May 06, 2013
Funding Shortfall Threatens our Sub-Capability, warns US Expert
Australia’s defence white paper is a holding exercise that pulls punches on security challenges posed by China and risks undermining Australia’s capacity to discharge alliance obligations, according to a top US defence expert.
Lack of funding means Australia risks losing its whole anti-submarine warfare and sub-surface fleet capability “at a time when there is a submarine arms race in Asia”, said Patrick Cronin, a senior director at Washington’s Centre for a New American Security.
While Malaysia, Indonesia, Japan, India, China and Vietnam are all operating submarines in seas where Australia sails and trades, the white paper outlines plans for 12 new submarines that “don’t add up”, Dr Cronin said. “It doesn’t make sense from an Australian strategic perspective,” he said, and not from an American point of view either.
The US alliance was “not the be all and end all” of Australian defence, but Australia was a “linchpin ally” of the US with alliance responsibilities in sectors in the region.
“You won’t be able to maintain those responsibilities or play that role 10 years from now without some intelligent investment,” he said.
Dr Cronin, who has met opposition spokesman on defence David Johnston, expressed confidence in the Coalition’s “commitment to trying to increase the defence budget” which he said was “pretty strong”.
“They recognise that it has sunk too low and they are going to have to put more resources into defence.”
Dr Cronin said the federal government had made it impossible to come to easy decisions on submarines by insisting they be built in Adelaide to high capabilities and at low cost. “Trade-offs have to be made and it sounds like the Gillard government has just basically said we are not going to make that decision,” he said.
“I think an Abbott government . . . will make it in the first six months.
“The solace here is that everybody is expecting a new government in September.
“It’s really a holding document until the next Australian government has a chance to fashion a longer-term defence plan.”
A Coalition government would face the same difficult challenge of managing rising economic expectations and concerns about a rising China with the US alliance in particular and relations with other Asian countries, he said.
The white paper “sort of lists China among all these other countries and the reality is that’s obscuring the fact that Australian defence will not come from China, even with military-to-military relations. It’s not the same as the military-to-military relations that Australia will be building with India or Japan or the United States,” he said.
The Obama administration didn’t comment on the white paper. Dr Cronin said the administration would likely “accentuate the positive” and focus on areas of strong co-operation, such as on cyber-defence.
He said the US shared the broad goal of constructive relations with China alternating between competition and co-operation, and the white paper’s “squishiness” on this was not a big surprise.
The problem was in squaring the white paper’s goals of acquiring new submarines and continuing to play a key role in regional defence with the inadequate budget.
“I think the issue is that Australia wants to have its cake and eat it too. [It] wants a strong military insurance policy with the US and it wants growing trade and economy with China, like every other country in Asia. We don’t begrudge that,” he said.

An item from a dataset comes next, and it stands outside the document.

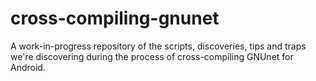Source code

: # cross-compiling-gnunet
A work-in-progress repository of the scripts, discoveries, tips and traps we're discovering during the process of cross-compiling GNUnet for Android.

He said last year’s Asian century white paper “only focused on the economic bounty that awaits everybody”.
But “the defence white paper you’d expect to be more hard-hitting and point out that there are real concerns and this white paper pulls its punches”, he said. “So there’s nothing that’s really objectionable but it really does obscure some of the serious security challenges that Australia faces. They’re just delaying and postponing and stretching out hard decisions.”